BEGIN The data

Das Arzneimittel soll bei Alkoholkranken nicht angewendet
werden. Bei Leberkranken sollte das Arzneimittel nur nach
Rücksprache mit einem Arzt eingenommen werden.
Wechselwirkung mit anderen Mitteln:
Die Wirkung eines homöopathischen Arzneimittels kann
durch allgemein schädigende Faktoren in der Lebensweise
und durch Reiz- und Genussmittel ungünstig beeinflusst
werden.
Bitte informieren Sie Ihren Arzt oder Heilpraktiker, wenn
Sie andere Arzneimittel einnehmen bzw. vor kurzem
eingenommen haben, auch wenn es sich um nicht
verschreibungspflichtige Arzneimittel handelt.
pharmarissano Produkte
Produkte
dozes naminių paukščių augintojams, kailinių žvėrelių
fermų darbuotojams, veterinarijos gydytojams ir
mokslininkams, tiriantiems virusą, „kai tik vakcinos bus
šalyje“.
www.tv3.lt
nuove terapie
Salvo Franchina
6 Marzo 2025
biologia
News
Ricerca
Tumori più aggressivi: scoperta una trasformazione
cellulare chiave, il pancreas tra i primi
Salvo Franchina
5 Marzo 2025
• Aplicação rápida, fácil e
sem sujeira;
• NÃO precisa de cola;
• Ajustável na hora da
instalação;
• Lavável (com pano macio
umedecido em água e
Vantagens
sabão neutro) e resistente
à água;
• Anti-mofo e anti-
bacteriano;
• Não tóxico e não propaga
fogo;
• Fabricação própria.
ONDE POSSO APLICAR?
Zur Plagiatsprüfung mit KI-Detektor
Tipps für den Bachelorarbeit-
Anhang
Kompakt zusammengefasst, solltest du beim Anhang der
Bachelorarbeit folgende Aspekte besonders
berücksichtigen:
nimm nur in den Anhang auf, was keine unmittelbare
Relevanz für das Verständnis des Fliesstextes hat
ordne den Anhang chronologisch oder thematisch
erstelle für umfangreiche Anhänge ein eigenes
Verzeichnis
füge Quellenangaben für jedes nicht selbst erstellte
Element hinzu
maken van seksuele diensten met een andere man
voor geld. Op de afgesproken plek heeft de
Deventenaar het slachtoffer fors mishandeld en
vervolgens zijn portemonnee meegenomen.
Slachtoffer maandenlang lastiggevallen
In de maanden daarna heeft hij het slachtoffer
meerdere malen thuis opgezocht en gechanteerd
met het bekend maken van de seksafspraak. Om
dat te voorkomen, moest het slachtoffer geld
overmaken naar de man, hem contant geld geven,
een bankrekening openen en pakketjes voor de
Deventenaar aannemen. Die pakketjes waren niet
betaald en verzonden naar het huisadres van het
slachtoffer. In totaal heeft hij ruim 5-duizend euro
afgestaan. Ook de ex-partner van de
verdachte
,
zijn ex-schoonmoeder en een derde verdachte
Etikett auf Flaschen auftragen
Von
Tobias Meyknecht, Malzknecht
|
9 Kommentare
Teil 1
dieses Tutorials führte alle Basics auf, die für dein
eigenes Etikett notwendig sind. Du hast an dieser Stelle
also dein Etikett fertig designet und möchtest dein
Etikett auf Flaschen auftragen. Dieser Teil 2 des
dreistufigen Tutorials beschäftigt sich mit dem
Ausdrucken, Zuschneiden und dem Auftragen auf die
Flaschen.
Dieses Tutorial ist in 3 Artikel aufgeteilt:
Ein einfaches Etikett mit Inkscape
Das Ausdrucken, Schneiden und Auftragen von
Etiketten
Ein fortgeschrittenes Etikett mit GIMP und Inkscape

END The data
BEGIN The data

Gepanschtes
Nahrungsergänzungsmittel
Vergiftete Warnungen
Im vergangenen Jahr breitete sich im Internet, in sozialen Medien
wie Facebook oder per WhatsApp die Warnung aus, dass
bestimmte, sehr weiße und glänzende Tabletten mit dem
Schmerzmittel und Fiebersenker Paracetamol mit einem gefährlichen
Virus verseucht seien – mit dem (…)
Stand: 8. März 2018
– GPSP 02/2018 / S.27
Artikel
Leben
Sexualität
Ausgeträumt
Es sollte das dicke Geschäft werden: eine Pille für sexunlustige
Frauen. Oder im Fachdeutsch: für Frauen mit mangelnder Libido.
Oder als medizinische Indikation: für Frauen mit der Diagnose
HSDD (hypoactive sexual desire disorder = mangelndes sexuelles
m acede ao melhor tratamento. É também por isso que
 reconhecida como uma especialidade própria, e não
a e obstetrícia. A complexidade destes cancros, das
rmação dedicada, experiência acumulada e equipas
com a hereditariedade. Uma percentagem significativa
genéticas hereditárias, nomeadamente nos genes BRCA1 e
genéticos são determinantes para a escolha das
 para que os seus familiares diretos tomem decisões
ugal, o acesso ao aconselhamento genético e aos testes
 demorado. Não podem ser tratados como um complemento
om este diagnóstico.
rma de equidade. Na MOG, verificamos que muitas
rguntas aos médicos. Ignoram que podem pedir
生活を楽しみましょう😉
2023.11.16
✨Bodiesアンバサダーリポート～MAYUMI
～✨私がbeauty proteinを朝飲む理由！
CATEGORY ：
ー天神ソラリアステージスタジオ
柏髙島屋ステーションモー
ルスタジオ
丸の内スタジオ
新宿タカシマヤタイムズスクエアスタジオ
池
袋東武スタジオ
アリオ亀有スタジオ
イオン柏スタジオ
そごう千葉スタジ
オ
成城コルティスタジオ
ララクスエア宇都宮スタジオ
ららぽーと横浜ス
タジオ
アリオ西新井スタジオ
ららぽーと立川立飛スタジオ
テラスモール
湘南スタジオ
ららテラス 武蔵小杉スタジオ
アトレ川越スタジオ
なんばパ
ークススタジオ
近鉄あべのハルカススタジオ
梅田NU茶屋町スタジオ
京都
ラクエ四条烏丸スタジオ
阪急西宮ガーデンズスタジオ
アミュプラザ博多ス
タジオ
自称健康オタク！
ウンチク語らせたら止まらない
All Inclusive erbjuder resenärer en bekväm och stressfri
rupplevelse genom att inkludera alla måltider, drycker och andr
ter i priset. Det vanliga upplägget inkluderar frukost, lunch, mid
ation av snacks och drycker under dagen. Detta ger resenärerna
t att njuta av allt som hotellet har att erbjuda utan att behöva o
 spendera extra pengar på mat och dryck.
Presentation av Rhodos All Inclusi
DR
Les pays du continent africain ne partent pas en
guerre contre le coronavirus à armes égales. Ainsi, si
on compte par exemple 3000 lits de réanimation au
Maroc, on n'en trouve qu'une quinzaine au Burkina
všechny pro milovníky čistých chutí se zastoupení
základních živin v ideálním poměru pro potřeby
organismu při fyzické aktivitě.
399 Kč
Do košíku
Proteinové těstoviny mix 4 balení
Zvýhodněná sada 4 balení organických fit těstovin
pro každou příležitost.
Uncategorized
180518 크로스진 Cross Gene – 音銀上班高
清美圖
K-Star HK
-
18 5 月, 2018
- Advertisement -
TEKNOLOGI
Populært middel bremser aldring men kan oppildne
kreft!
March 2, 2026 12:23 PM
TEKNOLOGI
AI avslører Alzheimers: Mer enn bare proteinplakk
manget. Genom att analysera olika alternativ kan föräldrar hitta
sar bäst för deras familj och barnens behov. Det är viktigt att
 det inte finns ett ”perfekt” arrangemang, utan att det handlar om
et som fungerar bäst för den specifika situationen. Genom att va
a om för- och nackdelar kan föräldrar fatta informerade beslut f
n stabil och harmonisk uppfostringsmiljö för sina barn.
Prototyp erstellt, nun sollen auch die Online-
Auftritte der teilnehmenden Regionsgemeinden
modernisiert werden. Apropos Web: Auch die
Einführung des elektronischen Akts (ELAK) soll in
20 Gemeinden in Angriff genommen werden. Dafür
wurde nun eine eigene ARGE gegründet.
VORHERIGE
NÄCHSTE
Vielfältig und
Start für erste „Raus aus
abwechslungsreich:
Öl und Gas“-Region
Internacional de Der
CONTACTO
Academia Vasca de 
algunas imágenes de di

END The data
BEGIN The data

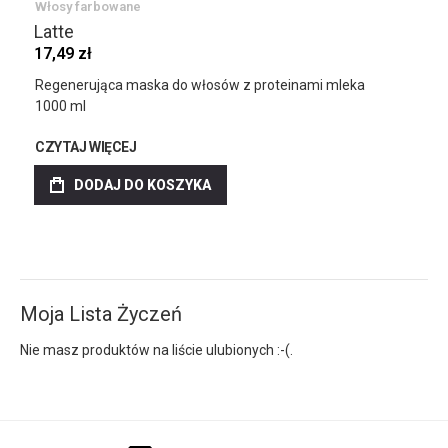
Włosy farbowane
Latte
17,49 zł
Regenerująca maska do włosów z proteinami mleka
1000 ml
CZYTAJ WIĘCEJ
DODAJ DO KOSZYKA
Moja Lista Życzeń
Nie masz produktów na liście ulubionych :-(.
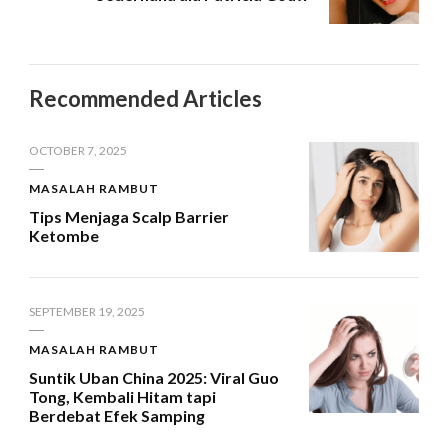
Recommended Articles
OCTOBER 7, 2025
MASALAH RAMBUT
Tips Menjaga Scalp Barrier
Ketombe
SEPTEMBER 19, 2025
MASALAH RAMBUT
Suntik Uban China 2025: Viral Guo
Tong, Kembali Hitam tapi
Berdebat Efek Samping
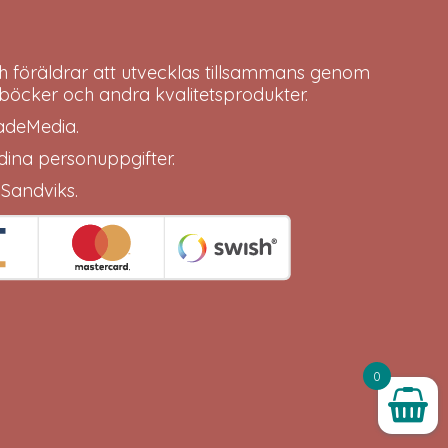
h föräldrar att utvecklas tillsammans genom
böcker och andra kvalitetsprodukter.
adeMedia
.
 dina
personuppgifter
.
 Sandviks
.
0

END The data

In how many lines of the records does the word "föräldrar" appear? Answer with the number only.

3